## What to do
Only lines that contain the word "начинать" belong in the answer; copy them from the records below.

Recorded data
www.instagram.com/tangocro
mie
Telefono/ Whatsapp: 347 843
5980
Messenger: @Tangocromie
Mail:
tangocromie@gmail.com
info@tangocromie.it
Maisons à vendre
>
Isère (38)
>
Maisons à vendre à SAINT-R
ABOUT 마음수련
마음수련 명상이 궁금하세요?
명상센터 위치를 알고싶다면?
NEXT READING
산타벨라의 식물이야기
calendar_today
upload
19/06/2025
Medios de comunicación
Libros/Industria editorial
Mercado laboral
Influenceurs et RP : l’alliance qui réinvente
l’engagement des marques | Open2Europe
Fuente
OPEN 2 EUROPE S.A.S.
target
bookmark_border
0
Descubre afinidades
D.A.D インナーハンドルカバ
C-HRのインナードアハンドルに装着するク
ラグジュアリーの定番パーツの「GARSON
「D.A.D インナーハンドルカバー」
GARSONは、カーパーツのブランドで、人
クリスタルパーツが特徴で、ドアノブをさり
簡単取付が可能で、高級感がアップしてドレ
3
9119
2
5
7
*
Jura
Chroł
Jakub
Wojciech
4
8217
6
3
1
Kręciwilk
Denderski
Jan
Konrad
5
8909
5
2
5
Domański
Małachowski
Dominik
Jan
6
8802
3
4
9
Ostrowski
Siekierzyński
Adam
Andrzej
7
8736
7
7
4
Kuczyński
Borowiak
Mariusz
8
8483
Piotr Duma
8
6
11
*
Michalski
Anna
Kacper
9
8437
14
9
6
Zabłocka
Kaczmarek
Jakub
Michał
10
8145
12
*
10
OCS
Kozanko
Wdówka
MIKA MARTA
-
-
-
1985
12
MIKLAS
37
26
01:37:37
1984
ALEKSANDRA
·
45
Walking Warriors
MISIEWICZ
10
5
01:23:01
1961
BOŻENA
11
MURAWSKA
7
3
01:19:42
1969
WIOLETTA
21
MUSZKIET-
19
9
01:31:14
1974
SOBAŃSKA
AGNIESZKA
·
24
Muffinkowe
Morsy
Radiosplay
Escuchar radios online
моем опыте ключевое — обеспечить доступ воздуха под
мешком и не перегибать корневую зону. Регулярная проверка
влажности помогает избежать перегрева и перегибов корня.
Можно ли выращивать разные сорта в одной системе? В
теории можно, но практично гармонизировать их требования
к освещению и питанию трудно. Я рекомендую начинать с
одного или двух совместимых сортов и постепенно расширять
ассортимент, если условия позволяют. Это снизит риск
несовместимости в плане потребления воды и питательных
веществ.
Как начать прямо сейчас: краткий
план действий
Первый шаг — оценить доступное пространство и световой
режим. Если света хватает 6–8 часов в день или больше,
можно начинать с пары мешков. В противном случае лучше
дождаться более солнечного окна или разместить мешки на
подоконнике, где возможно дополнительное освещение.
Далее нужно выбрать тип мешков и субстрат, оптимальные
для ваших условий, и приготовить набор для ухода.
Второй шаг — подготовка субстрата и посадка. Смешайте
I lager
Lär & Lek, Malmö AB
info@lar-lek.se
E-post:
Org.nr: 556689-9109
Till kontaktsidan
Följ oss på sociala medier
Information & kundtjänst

## Result of the exercise
к освещению и питанию трудно. Я рекомендую начинать с
можно начинать с пары мешков. В противном случае лучше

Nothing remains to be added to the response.